---------- Текст для чтения ----------

Книга Владимира Полетаева «Прозрачный циферблат»

Елена Семенова

Радостно, что в недавно вышедшей книге Владимира Полетаева (1951 – 1970) «Прозрачный циферблат» удалось создать объемный, интерактивный облик этой выдающейся личности. Полное ощущение, что в книге полноценно отразился образ человека. Композиция ее выстроена так, что мы сначала слушаем рассказ о поэте, осмысление его личности и творчества вместе с критиком Ольгой Балла, затем читаем его стихи, слышим его прямую речь из трехлетней переписки с девочкой из Таджикистана Аллой Каюмовой, из его дневниковых записей. С другой стороны – воспринимаем картину событий, представленную отцом Григорием Гершензоном, далее читаем переводы с грузинского, украинского и других языков. Закольцовано все снова оригинальными стихами. В книге также есть вкладки с фотографиями, рисунками, автографами стихов, что дополняет образ.

Книга Владимира Полетаева «Прозрачный циферблат» По прочтении перед нами возникает глубоко и чутко мыслящая, но при этом необыкновенно живая, веселая, а порой даже задорная и дурашливая личность. Задорная и дурашливая в самом позитивном смысле – от распиравшей Володю Полетаева энергии и жажды жизни: «Вы знаете, что я чуть-чуть романтик, / чуть-чуть нахал. Вы знаете, что я / разглядываю с равным изумленьем / созвездья Девы хрупкую звезду / и ваши осторожные колени…». Еще более это, кстати, заметно из неопубликованной переписки поэта с подругой юности и ныне хранительницей его архива Реммой Арштейн. Письма его пестрят шутками и подтруниваниями над однокурсниками, над самим адресатом, и, по сути, являют собой легкую, по-пушкински изящную эпистолярную прозу, в которой сценки из жизни разыграны как театральные репризы. Собственно, и сама Ремма в своих рассказах упоминала о том, что они частенько веселились и хохотали, и не ощущалось в этом общении ни грамма предчувствия раннего ухода.

----------

Задания ->
1. С кем, согласно рецензии на книгу Полетаева, поэт три года вел переписку?
2. Объясните по рецензии, почему автор называет Полетаева задорным и дурашливым «в самом позитивном смысле».
Записи, приведенные далее, никак не связаны с рецензией.

---------- Строки данных ----------

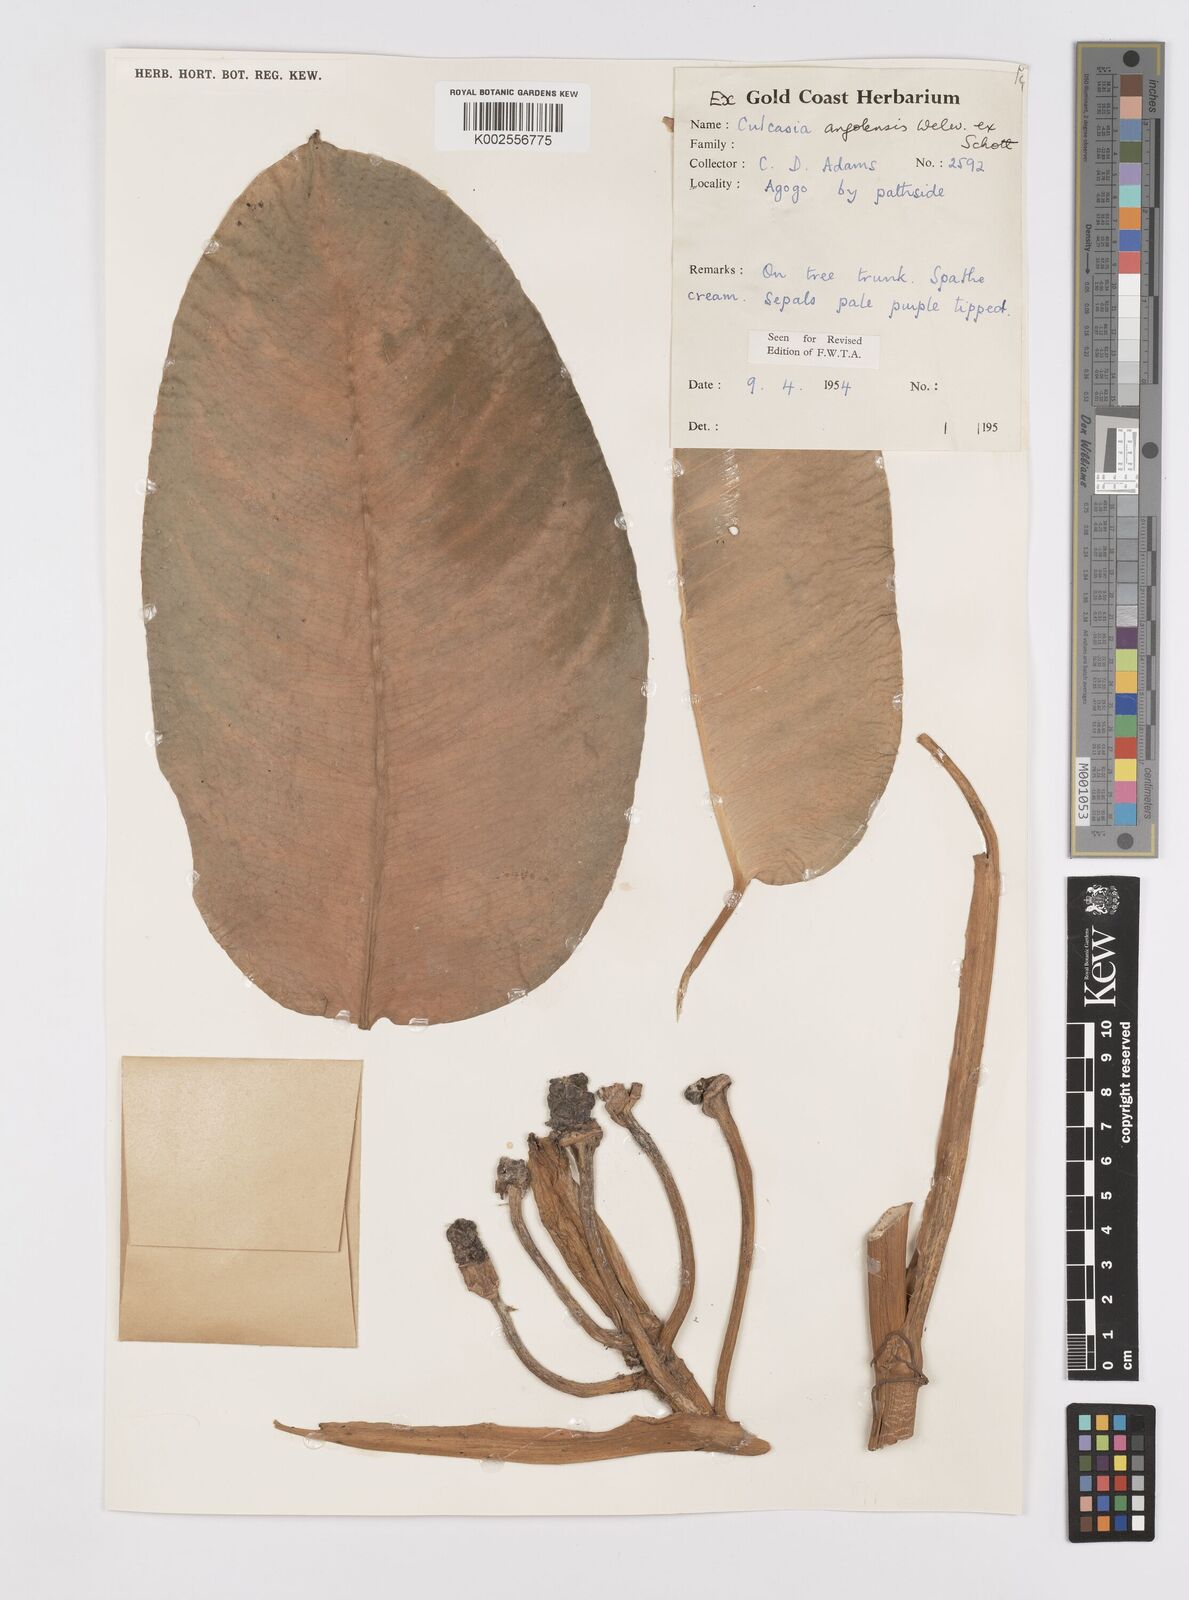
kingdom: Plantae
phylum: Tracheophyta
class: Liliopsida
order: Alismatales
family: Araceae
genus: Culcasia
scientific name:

----------

Список ответов ->
1. С девочкой из Таджикистана Аллой Каюмовой.

2. Эти черты, по словам автора рецензии, происходили от распиравшей Володю Полетаева энергии и жажды жизни.